- Exercise requirements
Copy each line of the material beneath that holds the word "could".

- Data

>>>>

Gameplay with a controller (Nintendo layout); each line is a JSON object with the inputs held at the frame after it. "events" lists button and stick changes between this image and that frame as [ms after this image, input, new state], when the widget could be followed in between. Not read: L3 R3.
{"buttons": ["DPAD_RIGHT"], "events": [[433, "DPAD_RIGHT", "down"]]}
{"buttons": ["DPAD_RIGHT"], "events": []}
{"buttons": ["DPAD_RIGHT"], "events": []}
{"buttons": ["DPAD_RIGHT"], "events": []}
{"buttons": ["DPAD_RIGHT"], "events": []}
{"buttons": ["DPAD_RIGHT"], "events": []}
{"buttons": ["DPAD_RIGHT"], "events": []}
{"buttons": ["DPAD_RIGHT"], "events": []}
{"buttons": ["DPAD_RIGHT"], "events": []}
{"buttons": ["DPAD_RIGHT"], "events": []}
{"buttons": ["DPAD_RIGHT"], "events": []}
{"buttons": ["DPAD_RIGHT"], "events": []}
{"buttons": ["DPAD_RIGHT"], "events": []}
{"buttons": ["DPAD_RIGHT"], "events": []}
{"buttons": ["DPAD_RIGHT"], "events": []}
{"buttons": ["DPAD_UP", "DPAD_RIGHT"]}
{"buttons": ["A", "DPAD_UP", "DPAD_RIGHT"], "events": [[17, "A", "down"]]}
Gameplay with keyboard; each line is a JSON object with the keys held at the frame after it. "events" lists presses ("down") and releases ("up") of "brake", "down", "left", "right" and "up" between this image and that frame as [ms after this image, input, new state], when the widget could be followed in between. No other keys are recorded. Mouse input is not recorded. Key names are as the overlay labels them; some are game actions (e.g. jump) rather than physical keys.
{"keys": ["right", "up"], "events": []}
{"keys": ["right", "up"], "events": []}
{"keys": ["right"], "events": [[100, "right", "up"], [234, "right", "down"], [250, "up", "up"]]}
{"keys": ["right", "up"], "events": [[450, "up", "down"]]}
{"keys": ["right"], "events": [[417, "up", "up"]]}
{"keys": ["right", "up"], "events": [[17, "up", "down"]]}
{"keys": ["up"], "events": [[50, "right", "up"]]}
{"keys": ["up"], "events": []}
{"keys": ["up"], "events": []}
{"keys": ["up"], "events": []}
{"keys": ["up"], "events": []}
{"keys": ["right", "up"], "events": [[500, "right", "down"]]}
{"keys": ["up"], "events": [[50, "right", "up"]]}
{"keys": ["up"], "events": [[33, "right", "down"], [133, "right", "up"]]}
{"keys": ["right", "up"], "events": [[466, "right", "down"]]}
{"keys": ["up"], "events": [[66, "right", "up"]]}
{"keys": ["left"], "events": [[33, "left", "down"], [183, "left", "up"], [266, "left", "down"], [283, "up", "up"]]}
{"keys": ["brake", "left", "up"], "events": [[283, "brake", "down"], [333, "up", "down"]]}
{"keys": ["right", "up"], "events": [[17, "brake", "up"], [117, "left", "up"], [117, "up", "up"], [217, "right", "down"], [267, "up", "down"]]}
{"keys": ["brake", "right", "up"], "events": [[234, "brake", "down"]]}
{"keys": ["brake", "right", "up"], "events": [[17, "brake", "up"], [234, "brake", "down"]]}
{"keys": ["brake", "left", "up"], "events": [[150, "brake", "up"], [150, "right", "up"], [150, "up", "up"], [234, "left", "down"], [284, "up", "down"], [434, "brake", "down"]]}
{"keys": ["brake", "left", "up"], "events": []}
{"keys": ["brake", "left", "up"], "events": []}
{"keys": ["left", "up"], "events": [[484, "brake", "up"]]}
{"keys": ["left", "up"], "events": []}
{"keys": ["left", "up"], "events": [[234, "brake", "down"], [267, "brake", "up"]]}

<<<<

- Solution below
Gameplay with a controller (Nintendo layout); each line is a JSON object with the inputs held at the frame after it. "events" lists button and stick changes between this image and that frame as [ms after this image, input, new state], when the widget could be followed in between. Not read: L3 R3.
Gameplay with keyboard; each line is a JSON object with the keys held at the frame after it. "events" lists presses ("down") and releases ("up") of "brake", "down", "left", "right" and "up" between this image and that frame as [ms after this image, input, new state], when the widget could be followed in between. No other keys are recorded. Mouse input is not recorded. Key names are as the overlay labels them; some are game actions (e.g. jump) rather than physical keys.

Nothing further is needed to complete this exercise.